* [TRY IT] Rewrite the lines from the one containing "left elbow: (202, 142, 14)" through the end of the material, inclusive, as a JSON list of strings with one string per line and blank lines left out.

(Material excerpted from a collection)
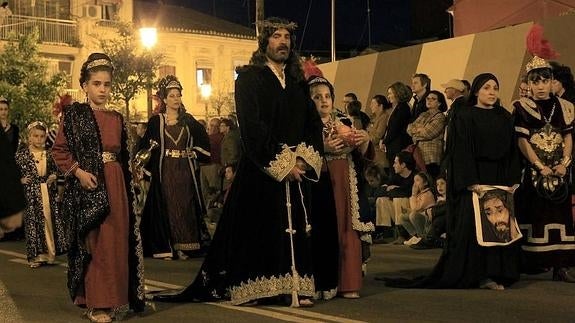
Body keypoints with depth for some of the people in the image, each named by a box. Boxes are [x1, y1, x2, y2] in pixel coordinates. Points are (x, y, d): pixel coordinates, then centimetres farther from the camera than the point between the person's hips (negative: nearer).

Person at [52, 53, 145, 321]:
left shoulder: (116, 118, 14)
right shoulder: (74, 114, 0)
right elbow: (59, 150, -4)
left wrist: (127, 183, 10)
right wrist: (78, 172, -15)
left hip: (116, 185, 5)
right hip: (89, 184, -5)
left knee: (118, 241, 5)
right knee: (95, 242, -5)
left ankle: (115, 299, 15)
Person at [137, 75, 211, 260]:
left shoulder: (188, 120, 9)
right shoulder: (156, 121, 3)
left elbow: (202, 142, 14)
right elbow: (145, 147, 3)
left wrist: (194, 155, 2)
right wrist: (145, 168, -5)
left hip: (185, 171, 2)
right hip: (164, 172, -2)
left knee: (185, 207, 1)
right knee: (166, 207, -2)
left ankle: (183, 247, 7)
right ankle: (165, 248, 2)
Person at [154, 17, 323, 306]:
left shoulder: (298, 81, 14)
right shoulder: (249, 78, -3)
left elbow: (313, 122, 8)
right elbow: (252, 127, -13)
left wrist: (304, 159, -8)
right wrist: (281, 164, -15)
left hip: (295, 171, 5)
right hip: (260, 171, -5)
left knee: (294, 230, 5)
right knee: (255, 229, -1)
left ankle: (295, 288, 10)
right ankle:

* [ANSWER BELOW]
[
  "left elbow: (202, 142, 14)",
  "right elbow: (145, 147, 3)",
  "left wrist: (194, 155, 2)",
  "right wrist: (145, 168, -5)",
  "left hip: (185, 171, 2)",
  "right hip: (164, 172, -2)",
  "left knee: (185, 207, 1)",
  "right knee: (166, 207, -2)",
  "left ankle: (183, 247, 7)",
  "right ankle: (165, 248, 2)",
  "Person at [154, 17, 323, 306]:",
  "left shoulder: (298, 81, 14)",
  "right shoulder: (249, 78, -3)",
  "left elbow: (313, 122, 8)",
  "right elbow: (252, 127, -13)",
  "left wrist: (304, 159, -8)",
  "right wrist: (281, 164, -15)",
  "left hip: (295, 171, 5)",
  "right hip: (260, 171, -5)",
  "left knee: (294, 230, 5)",
  "right knee: (255, 229, -1)",
  "left ankle: (295, 288, 10)",
  "right ankle:"
]